What I loved most about the Baring Foundation was the way it cared about the overall health and independence of civil society. During my time as a trustee, we were on a progressive path. Our Strengthening Civil Society programme funded legal action to tackle discrimination and disadvantage at a time of real challenge to human rights. I was initially asked to join in 2014 because they were setting up a funding stream for arts and older people. I’d been chief executive of Independent Age for nearly 12 years and a founder of the Campaign to End Loneliness, so I understood the benefits of creativity to add meaning and improve mental and physical health and inclusion. I loved the projects we supported – it really challenged perceptions of older people and gave them voice.

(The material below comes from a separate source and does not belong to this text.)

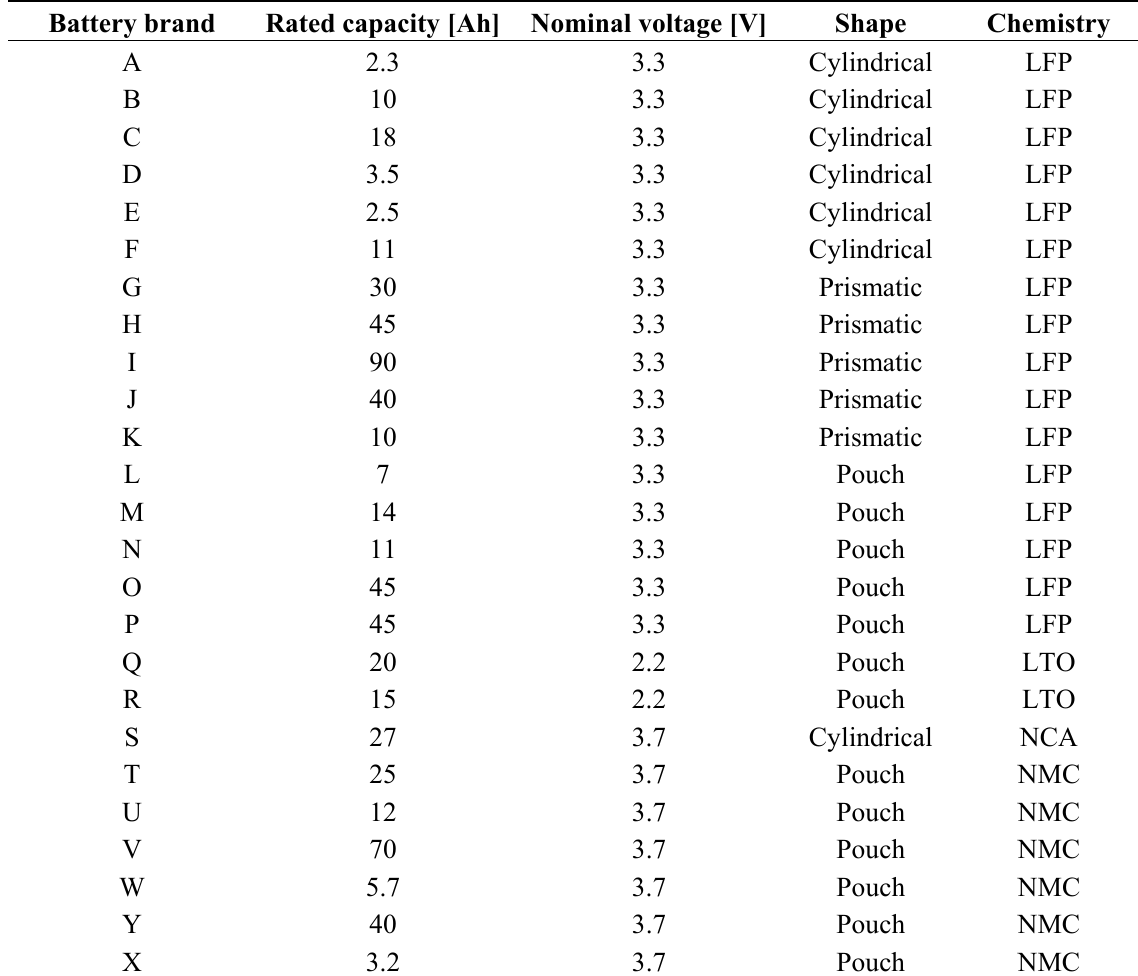
Table 3. Specifications studied lithium-ion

When Barings Bank collapsed, the foundation lost a huge amount of money, so they had to think much harder about how to be an impactful funder. When they had less to work with they had to think about how to invest in field building [growing the community of organisations and individuals working together in support of a common goal] to add value to direct funding with strategic research – sharing learning, developing partnerships and leveraging other funders. It wasn’t just about grants but understanding the space we were operating in and making a strategic intervention. With our arts programme, for example, we worked with all four arts councils as well as other foundations.

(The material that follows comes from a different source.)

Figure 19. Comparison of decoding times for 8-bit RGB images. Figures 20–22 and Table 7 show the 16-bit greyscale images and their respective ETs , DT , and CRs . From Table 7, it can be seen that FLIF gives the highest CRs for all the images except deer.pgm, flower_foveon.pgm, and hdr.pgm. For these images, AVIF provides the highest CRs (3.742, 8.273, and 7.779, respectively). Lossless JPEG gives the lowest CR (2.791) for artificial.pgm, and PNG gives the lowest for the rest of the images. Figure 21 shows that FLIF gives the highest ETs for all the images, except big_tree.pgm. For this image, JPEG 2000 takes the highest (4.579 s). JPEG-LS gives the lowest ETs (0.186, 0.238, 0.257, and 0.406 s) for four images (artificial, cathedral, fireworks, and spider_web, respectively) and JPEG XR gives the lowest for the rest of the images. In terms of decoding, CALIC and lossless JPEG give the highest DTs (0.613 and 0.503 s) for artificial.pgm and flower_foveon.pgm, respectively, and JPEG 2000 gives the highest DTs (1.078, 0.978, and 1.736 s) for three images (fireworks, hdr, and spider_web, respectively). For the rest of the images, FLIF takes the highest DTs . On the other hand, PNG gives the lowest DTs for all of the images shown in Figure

Setting up the Campaign to End Loneliness was very exciting and important to me personally. I was involved for around 10 years. We partnered with the Calouste Gulbenkian Foundation – they were a very inspired start-up funder who really believed in what we were doing. We worked closely together, evolving plans as we built a movement of over 10,000 members and ended up with a national loneliness strategy. We influenced a national conversation about loneliness, that’s only grown in significance during Covid-19, but we also went around the world learning and influencing. I personally visited the USA, Australia, the Netherlands, Japan and Finland. I was inspired by so many creative initiatives to engage and involve older people and tackle loneliness.

I'm proud of what ACF has achieved in the three and a half years I’ve been there. We’ve had some great collaborative initiatives like the Funders Commitment on Climate Change, and the Funders Collaborative Hub, which has helped so many organisations to connect and work together. And, of course, the Stronger Foundations initiative … I think ACF has been on an important path leading and influencing the foundation sector and I’m immensely proud of everything it’s achieved at a critical time.

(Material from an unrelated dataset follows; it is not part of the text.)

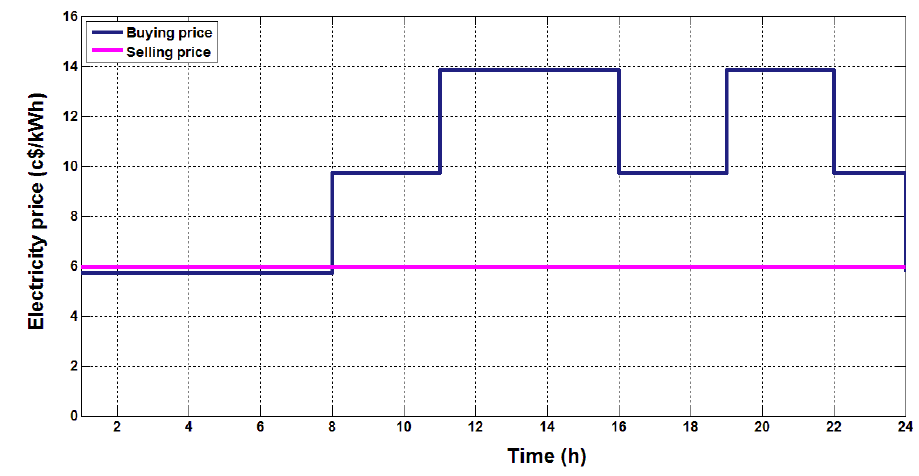
Figure 6. Electricity buying and selling prices.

Stronger Foundations was a provocation to think differently and harder, while also giving organisations tools and evidence from authoritative sources on a range of issues for foundations. The whole Stronger Foundations engagement process was extremely valuable – having peers come together to discuss what stronger foundation practice actually looks like, and work through evidence and thinking from around the world. The team then did a brilliant job to support the distillation of principles out of that work, while making it a live debate and discussion with trusts and foundations.

My wish for Stronger Foundations as I leave ACF is that it remains a dynamic process. Thinking always moves on and develops. There’s never one right answer. So, you must keep re-asking the questions. I hope that Stronger Foundations enables dialogue to continue.

Trusts and foundations are born out of inequality. They’re incredibly privileged, with a huge amount of freedom and power. And with that comes a lot of responsibility to justify that privilege and use that power wisely. When you’re putting private money to public purpose, for current and future generations, it comes with an obligation and a need to demonstrate your legitimacy, credibility and ethics.